TRECHO |
DAVID RIBEIRO FERREIRA JUCINEIDE HENRIQUE SANTOS MARCOS REVEJES PEDROSO
MIQUÉIAS ARAÚJO
RODRIGO COLOMBO DE OLIVEIRA

Texto escrito em 29/04/2020  como Resenha do texto "O espaço da política fiscal: de Keynes ao Novo Consenso", escrito por Francisco Luiz C. Lopreato. O trabalho foi realizado na disciplina CE863: Setor Público, componente da grade curricular do curso de Ciências Econômicas do IE-UNICAMP. A mesma foi ministrada pelo Prof. Dr. Roberto Alexandre Zanchetta Borghi.

Introdução e Contextualização

A Síntese Neoclássica é um movimento acadêmico dos anos 1950-60 na economia do pós-guerra, que procurou absorver o pensamento de John Maynard Keynes e complementá-lo com a visão neoclássica. O processo de construção da Síntese começou logo após a publicação do livro “Teoria Geral do Emprego, do Juro e da Moeda” de Keynes. Foi desenvolvida principalmente por John Hicks e popularizada pelo economista matemático Paul Samuelson. 

O termo “síntese neoclássica” batizado por Paul Samuelson foi obtido ao se compatibilizar o núcleo das ideias keynesianas sobre a determinação do rendimento agregado com o Modelo IS/LM e os princípios microeconômicos clássicos, ou seja, ele aparece precisamente para descrever as formas pelas quais seria possível vincular ambas as tradições.  A reconstrução da teoria clássica por Hicks foi feita basicamente através de três equações, supondo dadas a oferta de moeda, a taxa de salários nominais, a distribuição de renda e as técnicas produtivas. As duas primeiras equações descrevem respectivamente a demanda por moeda, na forma da teoria quantitativa da moeda, e a função investimento, enquanto a terceira é uma condição de equilíbrio entre investimento e poupança correntes.

DADOS FORNECIDOS |
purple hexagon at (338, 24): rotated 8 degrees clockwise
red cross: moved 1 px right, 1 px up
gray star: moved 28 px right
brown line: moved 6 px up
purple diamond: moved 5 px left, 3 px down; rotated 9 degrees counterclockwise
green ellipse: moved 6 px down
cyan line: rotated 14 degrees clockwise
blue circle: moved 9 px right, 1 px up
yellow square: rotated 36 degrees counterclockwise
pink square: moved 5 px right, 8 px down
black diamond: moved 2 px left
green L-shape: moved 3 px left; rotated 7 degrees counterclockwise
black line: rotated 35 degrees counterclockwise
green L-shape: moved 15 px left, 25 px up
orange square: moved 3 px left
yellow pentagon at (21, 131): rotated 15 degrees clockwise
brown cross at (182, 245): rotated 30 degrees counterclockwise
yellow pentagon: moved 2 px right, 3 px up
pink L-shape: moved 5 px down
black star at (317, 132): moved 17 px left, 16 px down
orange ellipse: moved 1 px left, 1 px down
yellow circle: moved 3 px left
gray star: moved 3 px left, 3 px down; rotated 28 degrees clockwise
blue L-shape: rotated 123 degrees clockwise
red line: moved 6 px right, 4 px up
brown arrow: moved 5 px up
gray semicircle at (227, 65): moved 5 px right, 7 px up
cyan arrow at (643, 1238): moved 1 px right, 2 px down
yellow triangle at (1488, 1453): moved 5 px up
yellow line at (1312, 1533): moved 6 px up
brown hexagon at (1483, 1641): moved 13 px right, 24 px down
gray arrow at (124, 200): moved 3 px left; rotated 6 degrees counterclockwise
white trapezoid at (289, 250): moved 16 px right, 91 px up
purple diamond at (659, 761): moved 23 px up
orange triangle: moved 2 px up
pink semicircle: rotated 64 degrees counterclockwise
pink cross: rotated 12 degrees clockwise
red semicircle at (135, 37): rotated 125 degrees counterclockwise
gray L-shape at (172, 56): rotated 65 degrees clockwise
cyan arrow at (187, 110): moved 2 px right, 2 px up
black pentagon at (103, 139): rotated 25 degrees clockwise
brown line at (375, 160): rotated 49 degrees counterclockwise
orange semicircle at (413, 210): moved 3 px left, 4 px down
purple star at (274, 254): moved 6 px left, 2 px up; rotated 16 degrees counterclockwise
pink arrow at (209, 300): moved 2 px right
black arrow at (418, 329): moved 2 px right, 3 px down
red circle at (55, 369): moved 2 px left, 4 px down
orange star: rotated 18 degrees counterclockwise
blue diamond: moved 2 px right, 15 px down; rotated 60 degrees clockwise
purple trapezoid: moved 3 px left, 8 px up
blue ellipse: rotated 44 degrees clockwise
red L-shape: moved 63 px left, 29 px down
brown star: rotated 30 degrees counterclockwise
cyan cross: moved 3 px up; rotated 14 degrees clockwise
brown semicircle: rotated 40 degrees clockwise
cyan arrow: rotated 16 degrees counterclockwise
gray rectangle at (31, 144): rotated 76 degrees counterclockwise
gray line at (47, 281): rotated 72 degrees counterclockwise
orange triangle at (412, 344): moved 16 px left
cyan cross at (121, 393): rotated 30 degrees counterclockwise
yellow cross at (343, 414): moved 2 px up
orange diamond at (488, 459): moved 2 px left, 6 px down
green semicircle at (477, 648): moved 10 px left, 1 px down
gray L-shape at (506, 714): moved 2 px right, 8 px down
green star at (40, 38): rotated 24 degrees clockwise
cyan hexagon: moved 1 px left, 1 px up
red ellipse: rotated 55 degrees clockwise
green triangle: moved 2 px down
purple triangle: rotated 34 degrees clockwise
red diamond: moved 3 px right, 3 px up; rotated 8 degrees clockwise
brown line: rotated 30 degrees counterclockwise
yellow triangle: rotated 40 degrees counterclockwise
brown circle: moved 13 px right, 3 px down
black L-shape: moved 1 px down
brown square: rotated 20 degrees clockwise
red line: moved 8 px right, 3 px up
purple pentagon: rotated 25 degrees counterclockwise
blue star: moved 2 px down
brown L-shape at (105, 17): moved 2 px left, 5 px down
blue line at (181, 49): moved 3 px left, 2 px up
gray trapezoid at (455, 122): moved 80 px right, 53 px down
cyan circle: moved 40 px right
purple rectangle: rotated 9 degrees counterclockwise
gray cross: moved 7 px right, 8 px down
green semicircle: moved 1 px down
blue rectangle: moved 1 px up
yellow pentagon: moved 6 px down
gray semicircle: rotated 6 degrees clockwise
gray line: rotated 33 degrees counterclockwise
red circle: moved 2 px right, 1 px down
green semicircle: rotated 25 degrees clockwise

CONJUNTO DE TAREFAS |
(a) Reproduza o trecho sem nenhuma alteração, de "Introdução e Contextualização" até "matemático Paul Samuelson.", incluindo estas palavras.
(b) De acordo com o trecho, quem popularizou a Síntese Neoclássica?
Baseie-se somente no trecho.

SOLUÇÕES POR TAREFA |
(a)
Introdução e Contextualização

A Síntese Neoclássica é um movimento acadêmico dos anos 1950-60 na economia do pós-guerra, que procurou absorver o pensamento de John Maynard Keynes e complementá-lo com a visão neoclássica. O processo de construção da Síntese começou logo após a publicação do livro “Teoria Geral do Emprego, do Juro e da Moeda” de Keynes. Foi desenvolvida principalmente por John Hicks e popularizada pelo economista matemático Paul Samuelson.

(b) O economista matemático Paul Samuelson.